Written task: Can you arrange the text of every row below as a numbered list, skipping any blank lines?

Records to use:

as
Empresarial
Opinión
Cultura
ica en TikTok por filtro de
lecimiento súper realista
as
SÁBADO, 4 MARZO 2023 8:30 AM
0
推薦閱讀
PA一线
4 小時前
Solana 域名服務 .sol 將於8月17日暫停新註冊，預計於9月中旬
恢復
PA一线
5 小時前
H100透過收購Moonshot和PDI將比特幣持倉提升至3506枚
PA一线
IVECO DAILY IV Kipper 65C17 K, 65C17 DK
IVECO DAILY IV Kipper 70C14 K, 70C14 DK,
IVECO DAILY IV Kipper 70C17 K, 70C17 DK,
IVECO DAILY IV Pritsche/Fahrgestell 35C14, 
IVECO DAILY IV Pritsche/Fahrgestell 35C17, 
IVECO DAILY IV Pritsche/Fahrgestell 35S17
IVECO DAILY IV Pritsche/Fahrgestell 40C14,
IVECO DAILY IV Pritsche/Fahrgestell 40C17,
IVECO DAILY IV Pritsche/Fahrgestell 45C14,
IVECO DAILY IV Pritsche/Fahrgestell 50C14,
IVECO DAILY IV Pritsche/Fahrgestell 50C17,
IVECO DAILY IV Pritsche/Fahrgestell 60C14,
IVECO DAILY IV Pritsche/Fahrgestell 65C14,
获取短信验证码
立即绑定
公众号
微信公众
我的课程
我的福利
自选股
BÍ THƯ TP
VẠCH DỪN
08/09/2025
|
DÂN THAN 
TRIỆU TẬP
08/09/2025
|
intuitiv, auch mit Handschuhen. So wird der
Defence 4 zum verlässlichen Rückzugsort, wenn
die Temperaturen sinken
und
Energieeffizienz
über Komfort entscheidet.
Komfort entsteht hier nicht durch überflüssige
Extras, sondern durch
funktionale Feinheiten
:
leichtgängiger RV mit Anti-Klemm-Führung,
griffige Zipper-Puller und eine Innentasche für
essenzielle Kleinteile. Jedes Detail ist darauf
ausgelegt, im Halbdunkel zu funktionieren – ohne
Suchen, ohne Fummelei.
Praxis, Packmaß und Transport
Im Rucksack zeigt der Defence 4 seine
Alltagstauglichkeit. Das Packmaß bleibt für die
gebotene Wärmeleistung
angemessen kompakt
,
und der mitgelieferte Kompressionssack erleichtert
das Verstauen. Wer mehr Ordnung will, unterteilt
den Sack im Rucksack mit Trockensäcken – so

Solution:
1. as
2. Empresarial
3. Opinión
4. Cultura
5. ica en TikTok por filtro de
6. lecimiento súper realista
7. as
8. SÁBADO, 4 MARZO 2023 8:30 AM
9. 0
10. 推薦閱讀
11. PA一线
12. 4 小時前
13. Solana 域名服務 .sol 將於8月17日暫停新註冊，預計於9月中旬
14. 恢復
15. PA一线
16. 5 小時前
17. H100透過收購Moonshot和PDI將比特幣持倉提升至3506枚
18. PA一线
19. IVECO DAILY IV Kipper 65C17 K, 65C17 DK
20. IVECO DAILY IV Kipper 70C14 K, 70C14 DK,
21. IVECO DAILY IV Kipper 70C17 K, 70C17 DK,
22. IVECO DAILY IV Pritsche/Fahrgestell 35C14, 
23. IVECO DAILY IV Pritsche/Fahrgestell 35C17, 
24. IVECO DAILY IV Pritsche/Fahrgestell 35S17
25. IVECO DAILY IV Pritsche/Fahrgestell 40C14,
26. IVECO DAILY IV Pritsche/Fahrgestell 40C17,
27. IVECO DAILY IV Pritsche/Fahrgestell 45C14,
28. IVECO DAILY IV Pritsche/Fahrgestell 50C14,
29. IVECO DAILY IV Pritsche/Fahrgestell 50C17,
30. IVECO DAILY IV Pritsche/Fahrgestell 60C14,
31. IVECO DAILY IV Pritsche/Fahrgestell 65C14,
32. 获取短信验证码
33. 立即绑定
34. 公众号
35. 微信公众
36. 我的课程
37. 我的福利
38. 自选股
39. BÍ THƯ TP
40. VẠCH DỪN
41. 08/09/2025
42. |
43. DÂN THAN 
44. TRIỆU TẬP
45. 08/09/2025
46. |
47. intuitiv, auch mit Handschuhen. So wird der
48. Defence 4 zum verlässlichen Rückzugsort, wenn
49. die Temperaturen sinken
50. und
51. Energieeffizienz
52. über Komfort entscheidet.
53. Komfort entsteht hier nicht durch überflüssige
54. Extras, sondern durch
55. funktionale Feinheiten
56. :
57. leichtgängiger RV mit Anti-Klemm-Führung,
58. griffige Zipper-Puller und eine Innentasche für
59. essenzielle Kleinteile. Jedes Detail ist darauf
60. ausgelegt, im Halbdunkel zu funktionieren – ohne
61. Suchen, ohne Fummelei.
62. Praxis, Packmaß und Transport
63. Im Rucksack zeigt der Defence 4 seine
64. Alltagstauglichkeit. Das Packmaß bleibt für die
65. gebotene Wärmeleistung
66. angemessen kompakt
67. ,
68. und der mitgelieferte Kompressionssack erleichtert
69. das Verstauen. Wer mehr Ordnung will, unterteilt
70. den Sack im Rucksack mit Trockensäcken – so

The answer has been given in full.